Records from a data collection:
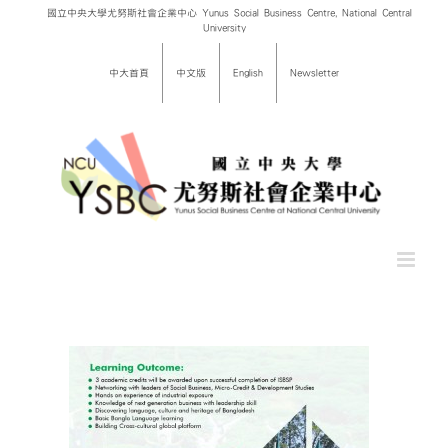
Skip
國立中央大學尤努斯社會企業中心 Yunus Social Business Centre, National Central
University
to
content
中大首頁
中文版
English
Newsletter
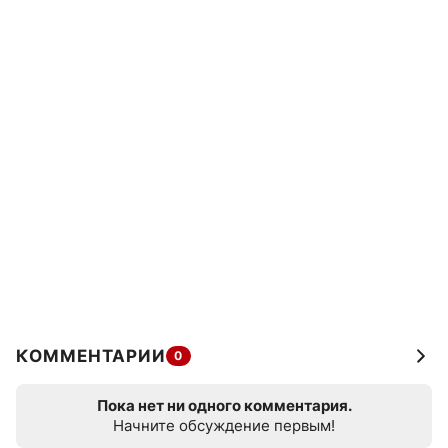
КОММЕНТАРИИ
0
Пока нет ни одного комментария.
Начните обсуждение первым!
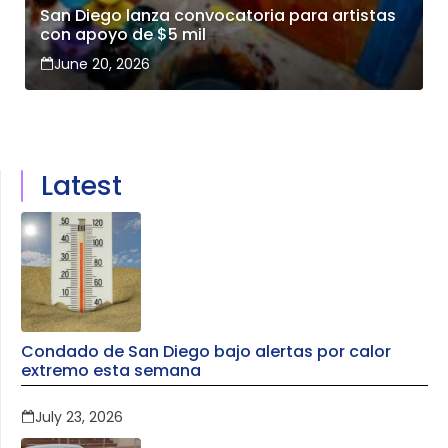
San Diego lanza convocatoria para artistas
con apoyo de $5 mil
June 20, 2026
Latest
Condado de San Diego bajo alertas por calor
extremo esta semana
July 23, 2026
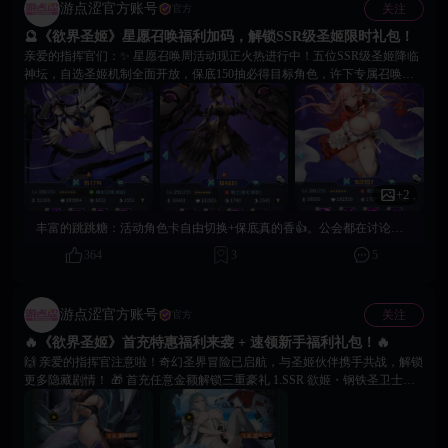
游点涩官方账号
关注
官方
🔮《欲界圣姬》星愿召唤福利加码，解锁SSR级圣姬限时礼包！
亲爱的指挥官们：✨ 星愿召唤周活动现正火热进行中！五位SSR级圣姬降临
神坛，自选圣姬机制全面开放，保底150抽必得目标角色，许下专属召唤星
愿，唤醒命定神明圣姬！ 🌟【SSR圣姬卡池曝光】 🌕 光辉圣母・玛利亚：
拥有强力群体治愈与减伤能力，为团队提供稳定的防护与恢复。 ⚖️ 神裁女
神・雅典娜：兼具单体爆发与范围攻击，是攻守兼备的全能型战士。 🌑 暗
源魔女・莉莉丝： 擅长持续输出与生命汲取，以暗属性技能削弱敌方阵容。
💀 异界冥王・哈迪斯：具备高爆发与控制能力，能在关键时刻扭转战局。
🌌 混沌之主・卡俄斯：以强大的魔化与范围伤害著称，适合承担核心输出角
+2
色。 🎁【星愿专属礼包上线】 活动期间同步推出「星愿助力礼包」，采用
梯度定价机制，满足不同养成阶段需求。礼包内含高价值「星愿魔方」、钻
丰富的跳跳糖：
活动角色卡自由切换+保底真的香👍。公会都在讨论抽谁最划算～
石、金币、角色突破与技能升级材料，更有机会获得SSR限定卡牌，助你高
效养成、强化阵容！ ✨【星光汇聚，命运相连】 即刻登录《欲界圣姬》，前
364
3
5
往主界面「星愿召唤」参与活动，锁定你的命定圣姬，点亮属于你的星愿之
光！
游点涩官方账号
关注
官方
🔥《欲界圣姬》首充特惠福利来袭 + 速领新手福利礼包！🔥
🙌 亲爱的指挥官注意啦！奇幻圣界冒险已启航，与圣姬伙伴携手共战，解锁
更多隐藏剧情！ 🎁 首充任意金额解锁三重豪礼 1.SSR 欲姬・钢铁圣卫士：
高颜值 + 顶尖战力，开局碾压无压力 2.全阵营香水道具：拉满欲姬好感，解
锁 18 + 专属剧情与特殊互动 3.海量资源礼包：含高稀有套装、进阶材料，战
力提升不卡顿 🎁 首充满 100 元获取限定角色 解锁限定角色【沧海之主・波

---

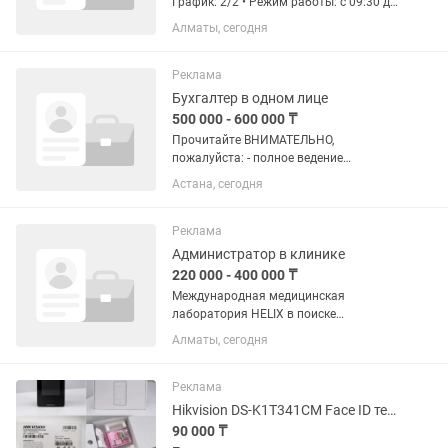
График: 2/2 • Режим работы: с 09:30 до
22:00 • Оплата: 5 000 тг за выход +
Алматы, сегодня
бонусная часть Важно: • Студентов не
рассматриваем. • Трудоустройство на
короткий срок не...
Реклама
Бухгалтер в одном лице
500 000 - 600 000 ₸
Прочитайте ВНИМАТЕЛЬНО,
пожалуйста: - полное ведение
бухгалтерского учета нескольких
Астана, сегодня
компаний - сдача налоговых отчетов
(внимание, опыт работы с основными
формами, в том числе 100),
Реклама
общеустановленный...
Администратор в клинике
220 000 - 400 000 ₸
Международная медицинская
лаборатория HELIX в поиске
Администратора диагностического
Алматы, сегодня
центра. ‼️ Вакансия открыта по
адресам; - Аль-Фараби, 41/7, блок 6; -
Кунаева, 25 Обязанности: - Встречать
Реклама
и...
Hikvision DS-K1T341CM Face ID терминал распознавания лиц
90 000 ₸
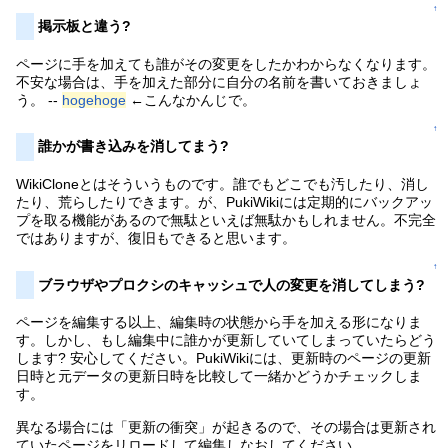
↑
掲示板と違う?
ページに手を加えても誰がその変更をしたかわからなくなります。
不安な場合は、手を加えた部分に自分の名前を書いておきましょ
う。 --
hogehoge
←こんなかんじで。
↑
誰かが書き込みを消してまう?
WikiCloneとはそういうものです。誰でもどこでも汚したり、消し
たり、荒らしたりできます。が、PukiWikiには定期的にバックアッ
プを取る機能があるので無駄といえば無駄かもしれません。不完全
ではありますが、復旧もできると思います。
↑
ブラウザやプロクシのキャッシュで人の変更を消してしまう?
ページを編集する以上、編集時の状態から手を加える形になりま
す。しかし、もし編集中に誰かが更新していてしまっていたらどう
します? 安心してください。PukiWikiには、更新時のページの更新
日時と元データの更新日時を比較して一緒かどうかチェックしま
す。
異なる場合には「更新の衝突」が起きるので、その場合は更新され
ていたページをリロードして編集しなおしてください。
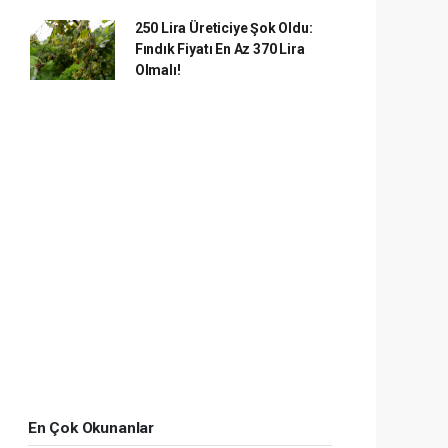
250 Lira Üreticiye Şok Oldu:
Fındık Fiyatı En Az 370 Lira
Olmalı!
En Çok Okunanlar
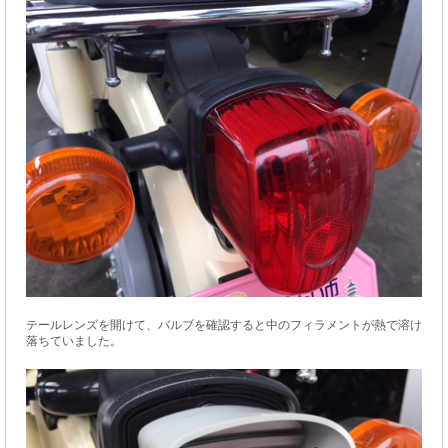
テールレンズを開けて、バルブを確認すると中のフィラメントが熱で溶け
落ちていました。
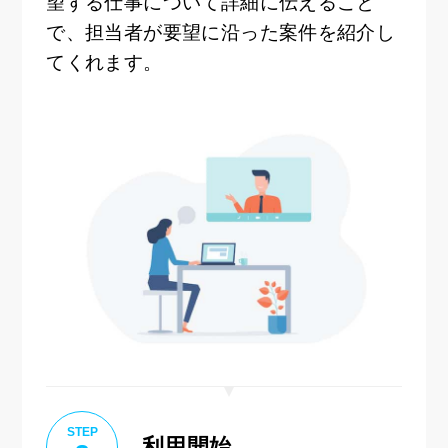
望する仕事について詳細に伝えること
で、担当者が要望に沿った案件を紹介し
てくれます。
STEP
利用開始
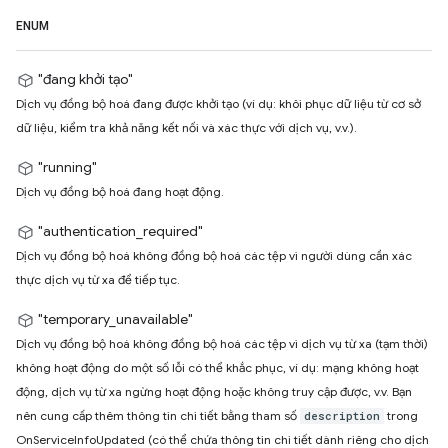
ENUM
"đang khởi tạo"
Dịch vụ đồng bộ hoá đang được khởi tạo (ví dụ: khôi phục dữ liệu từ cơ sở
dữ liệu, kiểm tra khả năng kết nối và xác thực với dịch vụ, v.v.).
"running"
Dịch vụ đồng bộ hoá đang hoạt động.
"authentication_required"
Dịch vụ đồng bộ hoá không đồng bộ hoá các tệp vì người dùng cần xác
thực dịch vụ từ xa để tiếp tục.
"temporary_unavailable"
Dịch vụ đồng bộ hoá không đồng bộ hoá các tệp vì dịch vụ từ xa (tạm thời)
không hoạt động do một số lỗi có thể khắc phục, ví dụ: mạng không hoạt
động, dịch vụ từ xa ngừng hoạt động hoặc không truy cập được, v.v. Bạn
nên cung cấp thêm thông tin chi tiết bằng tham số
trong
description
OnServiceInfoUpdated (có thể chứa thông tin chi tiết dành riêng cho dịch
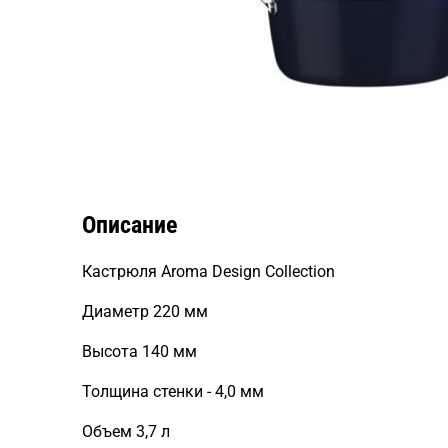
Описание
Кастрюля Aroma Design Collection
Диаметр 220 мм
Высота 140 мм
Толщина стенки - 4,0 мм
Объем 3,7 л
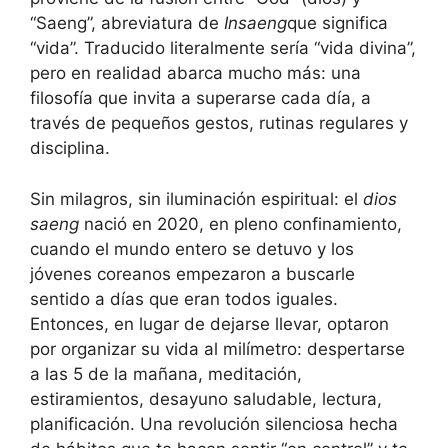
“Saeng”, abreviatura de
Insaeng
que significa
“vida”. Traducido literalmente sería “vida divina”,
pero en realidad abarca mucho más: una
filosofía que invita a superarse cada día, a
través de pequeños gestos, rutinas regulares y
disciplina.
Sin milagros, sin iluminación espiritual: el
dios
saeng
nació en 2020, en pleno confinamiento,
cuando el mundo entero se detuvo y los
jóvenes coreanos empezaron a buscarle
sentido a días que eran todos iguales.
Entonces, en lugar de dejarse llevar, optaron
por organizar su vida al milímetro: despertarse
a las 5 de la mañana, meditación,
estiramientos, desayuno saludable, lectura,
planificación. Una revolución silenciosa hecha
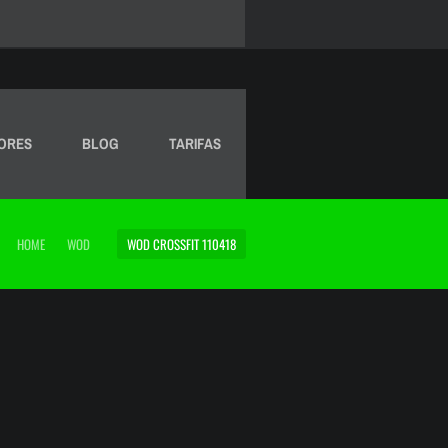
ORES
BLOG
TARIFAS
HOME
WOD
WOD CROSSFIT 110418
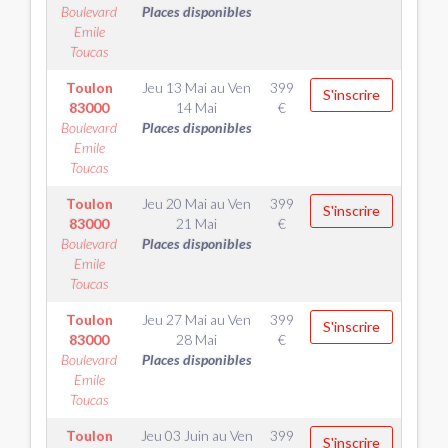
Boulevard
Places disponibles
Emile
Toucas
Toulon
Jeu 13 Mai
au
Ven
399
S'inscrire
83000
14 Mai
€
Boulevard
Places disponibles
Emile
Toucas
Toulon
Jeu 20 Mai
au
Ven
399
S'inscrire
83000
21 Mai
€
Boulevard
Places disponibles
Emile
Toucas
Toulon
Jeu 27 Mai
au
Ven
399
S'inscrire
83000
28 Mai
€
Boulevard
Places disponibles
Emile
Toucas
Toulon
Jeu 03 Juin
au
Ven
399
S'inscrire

> _Goal of the exercise_
Only the number is required: state how many lines of the entries hold the word "liệu".

> _Task solution_
2